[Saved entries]
★ ★ ★ ★ ★ ★ ★

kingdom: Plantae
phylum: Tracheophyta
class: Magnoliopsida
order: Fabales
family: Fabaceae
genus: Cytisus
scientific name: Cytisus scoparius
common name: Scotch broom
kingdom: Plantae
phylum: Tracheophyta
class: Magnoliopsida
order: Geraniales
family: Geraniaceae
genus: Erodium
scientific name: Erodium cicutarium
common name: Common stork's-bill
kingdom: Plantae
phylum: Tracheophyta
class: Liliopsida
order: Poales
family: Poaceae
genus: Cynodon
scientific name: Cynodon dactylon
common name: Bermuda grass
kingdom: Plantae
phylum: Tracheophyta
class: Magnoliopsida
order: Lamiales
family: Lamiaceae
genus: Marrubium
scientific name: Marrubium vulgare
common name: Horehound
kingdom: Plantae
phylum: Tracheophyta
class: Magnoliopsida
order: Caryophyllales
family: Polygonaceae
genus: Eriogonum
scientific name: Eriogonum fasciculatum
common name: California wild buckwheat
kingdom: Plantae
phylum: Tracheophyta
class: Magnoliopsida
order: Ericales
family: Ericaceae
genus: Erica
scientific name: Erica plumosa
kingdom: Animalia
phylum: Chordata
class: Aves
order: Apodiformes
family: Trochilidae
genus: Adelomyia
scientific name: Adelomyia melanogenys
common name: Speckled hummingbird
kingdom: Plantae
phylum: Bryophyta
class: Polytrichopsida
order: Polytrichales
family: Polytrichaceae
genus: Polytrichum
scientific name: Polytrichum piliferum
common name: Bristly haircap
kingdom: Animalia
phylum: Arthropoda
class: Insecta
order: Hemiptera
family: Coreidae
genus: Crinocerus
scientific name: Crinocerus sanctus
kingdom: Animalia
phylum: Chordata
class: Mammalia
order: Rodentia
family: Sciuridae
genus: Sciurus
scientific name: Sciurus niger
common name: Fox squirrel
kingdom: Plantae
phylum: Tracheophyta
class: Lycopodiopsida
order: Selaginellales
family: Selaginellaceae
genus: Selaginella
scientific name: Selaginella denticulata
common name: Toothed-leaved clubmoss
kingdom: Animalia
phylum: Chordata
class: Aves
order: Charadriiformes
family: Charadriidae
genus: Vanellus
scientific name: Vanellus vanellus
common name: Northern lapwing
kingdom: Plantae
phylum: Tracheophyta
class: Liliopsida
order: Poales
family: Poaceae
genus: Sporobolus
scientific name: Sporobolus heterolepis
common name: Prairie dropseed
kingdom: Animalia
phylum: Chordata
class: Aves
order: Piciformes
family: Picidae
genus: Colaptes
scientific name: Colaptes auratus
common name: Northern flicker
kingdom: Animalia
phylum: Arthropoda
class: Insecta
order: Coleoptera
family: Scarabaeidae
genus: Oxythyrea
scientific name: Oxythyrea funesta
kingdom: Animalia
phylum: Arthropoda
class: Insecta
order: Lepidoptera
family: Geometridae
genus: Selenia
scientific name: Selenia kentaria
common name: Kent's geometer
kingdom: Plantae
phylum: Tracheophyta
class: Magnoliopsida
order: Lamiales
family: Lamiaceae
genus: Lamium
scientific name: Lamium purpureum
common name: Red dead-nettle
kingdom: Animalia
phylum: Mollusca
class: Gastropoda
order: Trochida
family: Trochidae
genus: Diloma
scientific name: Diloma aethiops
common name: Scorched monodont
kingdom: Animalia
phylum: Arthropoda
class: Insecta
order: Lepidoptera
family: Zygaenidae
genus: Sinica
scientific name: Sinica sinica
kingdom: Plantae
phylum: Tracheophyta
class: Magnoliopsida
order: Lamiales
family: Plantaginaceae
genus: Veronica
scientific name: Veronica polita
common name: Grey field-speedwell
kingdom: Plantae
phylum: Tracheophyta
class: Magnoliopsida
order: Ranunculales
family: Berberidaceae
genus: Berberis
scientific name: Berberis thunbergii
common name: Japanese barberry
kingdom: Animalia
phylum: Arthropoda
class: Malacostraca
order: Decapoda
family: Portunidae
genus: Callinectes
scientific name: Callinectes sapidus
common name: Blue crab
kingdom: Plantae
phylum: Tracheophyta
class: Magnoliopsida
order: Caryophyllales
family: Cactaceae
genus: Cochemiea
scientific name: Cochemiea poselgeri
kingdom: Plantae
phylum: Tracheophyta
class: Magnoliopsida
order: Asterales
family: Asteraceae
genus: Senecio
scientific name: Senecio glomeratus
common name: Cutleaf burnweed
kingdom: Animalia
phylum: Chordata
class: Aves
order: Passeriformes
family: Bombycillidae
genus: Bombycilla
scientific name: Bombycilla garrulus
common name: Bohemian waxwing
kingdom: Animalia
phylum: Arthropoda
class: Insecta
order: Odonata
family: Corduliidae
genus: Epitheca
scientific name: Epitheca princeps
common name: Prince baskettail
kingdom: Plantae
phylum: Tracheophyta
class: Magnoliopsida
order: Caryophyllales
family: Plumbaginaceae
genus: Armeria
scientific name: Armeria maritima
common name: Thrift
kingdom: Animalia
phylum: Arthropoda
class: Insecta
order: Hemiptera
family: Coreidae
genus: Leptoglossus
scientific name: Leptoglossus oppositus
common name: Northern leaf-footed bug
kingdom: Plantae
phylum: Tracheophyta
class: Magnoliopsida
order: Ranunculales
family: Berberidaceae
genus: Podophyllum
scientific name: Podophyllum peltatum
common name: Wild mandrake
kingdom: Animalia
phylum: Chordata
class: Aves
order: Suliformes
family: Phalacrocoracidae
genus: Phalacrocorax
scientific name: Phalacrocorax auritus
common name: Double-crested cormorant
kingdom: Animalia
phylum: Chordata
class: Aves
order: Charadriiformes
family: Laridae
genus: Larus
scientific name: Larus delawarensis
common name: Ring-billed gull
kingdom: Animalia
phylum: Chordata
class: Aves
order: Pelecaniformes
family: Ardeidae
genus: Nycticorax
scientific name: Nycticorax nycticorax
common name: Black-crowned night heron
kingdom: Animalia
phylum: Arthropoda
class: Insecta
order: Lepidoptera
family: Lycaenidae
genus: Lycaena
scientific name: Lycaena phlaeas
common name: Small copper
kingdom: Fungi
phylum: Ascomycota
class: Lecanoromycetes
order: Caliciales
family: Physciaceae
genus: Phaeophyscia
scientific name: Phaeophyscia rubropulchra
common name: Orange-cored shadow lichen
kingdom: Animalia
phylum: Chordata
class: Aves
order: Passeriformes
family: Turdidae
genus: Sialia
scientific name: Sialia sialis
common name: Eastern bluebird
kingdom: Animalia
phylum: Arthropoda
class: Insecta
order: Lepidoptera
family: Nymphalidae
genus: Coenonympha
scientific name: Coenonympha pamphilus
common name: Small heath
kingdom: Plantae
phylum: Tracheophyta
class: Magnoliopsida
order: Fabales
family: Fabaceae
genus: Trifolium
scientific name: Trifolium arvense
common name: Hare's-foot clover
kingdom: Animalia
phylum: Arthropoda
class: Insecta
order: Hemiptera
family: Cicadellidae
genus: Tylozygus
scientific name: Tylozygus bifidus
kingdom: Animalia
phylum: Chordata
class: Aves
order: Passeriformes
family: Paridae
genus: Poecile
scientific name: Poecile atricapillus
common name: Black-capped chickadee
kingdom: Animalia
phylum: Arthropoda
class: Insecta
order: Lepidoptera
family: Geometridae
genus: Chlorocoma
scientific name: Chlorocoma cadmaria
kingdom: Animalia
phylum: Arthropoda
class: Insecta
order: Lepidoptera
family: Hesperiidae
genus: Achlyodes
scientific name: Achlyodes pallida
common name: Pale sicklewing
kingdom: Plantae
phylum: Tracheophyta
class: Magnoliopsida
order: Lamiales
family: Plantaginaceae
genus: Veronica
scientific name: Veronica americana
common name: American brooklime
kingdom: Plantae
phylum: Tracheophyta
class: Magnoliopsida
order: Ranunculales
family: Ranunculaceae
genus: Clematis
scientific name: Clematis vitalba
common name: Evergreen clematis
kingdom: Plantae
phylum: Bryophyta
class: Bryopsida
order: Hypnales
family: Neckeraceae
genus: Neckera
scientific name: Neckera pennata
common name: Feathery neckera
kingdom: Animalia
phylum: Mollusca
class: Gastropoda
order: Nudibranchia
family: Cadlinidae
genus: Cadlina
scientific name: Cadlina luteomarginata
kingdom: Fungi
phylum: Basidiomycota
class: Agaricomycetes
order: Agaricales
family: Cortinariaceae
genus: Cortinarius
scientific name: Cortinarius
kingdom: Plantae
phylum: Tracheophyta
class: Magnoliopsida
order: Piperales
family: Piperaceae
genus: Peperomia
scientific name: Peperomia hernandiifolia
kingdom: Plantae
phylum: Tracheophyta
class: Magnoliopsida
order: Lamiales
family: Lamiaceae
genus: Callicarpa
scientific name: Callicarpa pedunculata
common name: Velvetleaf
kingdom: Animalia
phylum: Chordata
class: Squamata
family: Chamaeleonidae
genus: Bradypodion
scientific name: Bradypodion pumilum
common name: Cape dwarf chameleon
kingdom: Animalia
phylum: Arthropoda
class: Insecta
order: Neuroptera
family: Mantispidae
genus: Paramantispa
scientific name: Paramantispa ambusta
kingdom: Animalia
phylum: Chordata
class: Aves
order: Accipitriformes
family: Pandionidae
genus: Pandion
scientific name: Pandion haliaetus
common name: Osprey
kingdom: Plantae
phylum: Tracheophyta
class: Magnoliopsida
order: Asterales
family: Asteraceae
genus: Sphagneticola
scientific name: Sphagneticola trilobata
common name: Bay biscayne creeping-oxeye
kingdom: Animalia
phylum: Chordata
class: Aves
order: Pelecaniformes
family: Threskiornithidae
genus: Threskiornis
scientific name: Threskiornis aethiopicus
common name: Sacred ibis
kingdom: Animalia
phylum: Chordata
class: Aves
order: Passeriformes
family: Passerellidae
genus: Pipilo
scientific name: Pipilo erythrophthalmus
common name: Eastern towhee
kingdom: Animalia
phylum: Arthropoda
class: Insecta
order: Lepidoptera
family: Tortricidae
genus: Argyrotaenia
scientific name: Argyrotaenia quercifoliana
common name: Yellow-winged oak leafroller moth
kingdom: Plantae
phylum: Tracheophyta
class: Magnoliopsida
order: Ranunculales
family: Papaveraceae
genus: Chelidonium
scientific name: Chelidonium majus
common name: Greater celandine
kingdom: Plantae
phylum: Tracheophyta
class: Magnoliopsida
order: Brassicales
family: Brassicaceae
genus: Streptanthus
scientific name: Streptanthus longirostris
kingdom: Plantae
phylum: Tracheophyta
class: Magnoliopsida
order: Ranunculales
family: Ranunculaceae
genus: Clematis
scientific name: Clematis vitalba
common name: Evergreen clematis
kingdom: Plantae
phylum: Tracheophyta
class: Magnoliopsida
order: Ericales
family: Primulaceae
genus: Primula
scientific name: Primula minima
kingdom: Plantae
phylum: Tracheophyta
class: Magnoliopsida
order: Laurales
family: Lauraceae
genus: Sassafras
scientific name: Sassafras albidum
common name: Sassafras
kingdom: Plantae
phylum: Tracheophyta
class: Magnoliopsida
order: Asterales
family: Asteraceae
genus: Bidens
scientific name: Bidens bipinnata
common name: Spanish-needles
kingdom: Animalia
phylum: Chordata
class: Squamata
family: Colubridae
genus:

★ ★ ★ ★ ★ ★ ★

◆ **SET TASK**
Retype the lines starting at the first line of the rows and ending at the line that contains "family: Geraniaceae", including both of those lines.

◆ **RESULT BELOW**
kingdom: Plantae
phylum: Tracheophyta
class: Magnoliopsida
order: Fabales
family: Fabaceae
genus: Cytisus
scientific name: Cytisus scoparius
common name: Scotch broom
kingdom: Plantae
phylum: Tracheophyta
class: Magnoliopsida
order: Geraniales
family: Geraniaceae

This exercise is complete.